Of course, it’s extremely difficult to actually observe all that detail in the field, because this is not only one of the littlest warblers but also one of the most active. I hear several every year on Burntside Lake near Ely while I teach an elderhostel class there, but the little twerps are usually so hard to see that few if any of the elderhostelers ever actually got to see one–at least, not until this year,, when a pair of Parulas decided to set up housekeeping in a dead balsam just a few feet from the entrance to Camp du Nord. Just about any time anyone went to the spot, the female was either already working on the nest, or was coming in with more nesting materials. And the handsome little male was always near at hand, singing or giving her what I’m sure must have been helpful suggestions as she did all the construction work.

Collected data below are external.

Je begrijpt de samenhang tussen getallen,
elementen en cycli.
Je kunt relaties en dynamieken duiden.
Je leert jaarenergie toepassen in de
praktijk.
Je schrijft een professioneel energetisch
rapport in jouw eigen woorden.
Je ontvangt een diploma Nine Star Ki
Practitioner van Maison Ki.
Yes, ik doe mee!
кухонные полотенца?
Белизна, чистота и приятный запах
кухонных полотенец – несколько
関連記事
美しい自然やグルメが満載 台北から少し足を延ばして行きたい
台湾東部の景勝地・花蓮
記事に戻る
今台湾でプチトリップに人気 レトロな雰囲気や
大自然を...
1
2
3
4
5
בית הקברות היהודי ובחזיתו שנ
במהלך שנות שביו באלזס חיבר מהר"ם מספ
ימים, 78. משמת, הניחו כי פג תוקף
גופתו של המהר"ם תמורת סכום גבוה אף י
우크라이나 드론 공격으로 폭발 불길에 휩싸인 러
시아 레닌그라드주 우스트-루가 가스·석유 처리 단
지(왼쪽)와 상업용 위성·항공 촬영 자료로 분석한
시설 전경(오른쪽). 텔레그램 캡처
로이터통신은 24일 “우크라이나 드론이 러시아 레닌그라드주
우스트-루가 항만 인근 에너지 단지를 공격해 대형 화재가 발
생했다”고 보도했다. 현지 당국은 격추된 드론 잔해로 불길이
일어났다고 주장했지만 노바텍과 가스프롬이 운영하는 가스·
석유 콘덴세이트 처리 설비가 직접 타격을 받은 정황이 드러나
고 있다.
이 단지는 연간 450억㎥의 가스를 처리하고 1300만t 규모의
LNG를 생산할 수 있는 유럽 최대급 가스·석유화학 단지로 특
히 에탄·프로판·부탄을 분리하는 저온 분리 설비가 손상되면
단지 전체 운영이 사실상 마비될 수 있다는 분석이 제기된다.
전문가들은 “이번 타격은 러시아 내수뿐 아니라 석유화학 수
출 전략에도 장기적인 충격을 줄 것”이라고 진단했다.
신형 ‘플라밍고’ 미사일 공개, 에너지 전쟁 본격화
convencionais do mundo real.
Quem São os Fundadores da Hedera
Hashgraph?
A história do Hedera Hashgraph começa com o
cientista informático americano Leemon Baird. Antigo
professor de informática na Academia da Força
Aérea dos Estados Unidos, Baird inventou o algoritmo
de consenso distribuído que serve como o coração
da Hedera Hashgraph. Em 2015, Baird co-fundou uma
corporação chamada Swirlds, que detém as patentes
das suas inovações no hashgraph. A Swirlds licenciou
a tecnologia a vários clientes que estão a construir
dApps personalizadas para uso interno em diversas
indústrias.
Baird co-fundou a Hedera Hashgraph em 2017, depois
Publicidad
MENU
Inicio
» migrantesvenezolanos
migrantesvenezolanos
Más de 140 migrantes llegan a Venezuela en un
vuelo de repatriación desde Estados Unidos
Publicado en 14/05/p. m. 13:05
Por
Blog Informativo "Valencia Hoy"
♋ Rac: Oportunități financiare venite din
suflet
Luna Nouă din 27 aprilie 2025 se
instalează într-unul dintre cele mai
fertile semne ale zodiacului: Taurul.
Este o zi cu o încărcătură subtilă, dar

Parula Warblers make a lovely nest, intricately woven from usnea lichen–that pale green wispy stuff that hangs from dead trees, especially balsams. People nicknamed this plant old man’ s beard. Edward Lear’s 1846 Book of Nonsense included a limerick about one old man’s beard: There was an old man with a beard, / Who said: “It is just as I feared!/ Two owls and a hen,/ Four larks and a wren,/ Have all built their nests in my beard.” Lear couldn’t have titled this his Book of Nonsense if he’d made one of those species a Northern Parula–they always build their nests in old man’ s beard–at least the ones up here do. In the deep South, they make the nest from Spanish moss.

Although there was plenty of old man’s beard already hanging from branches on decaying balsams on Burntside Lake, my little female started on a clean branch, and brought tiny pieces of the lichen one by one, weaving them together with quick, delicate movements of her beak. At first it didn’t look like much, but within a couple of days she had fashioned a little, loosely woven purse. Little by little the bottom filled out, and then the sides, and by week’s end, it was almost finished. It was hard leaving her when my class was over–I’d have loved to stick around and keep track of the little family. Within minutes of our first discovering the nest, she had decided we were okay, and she went about her business ignoring us as we watched day after day. The warm feeling that we were becoming fast friends was stronger in us than in her–noticed that Christmas that she didn’t send us cards with news of the family and little school photos of her brood. It’s just as well–there are plenty of sad things that happen to little warblers as they learn how to fly, and then as they make their first migration–her Christmas cards may well have been too sad to send anyway. It’s more pleasant imagining the little ones living long, carefree, happy lives.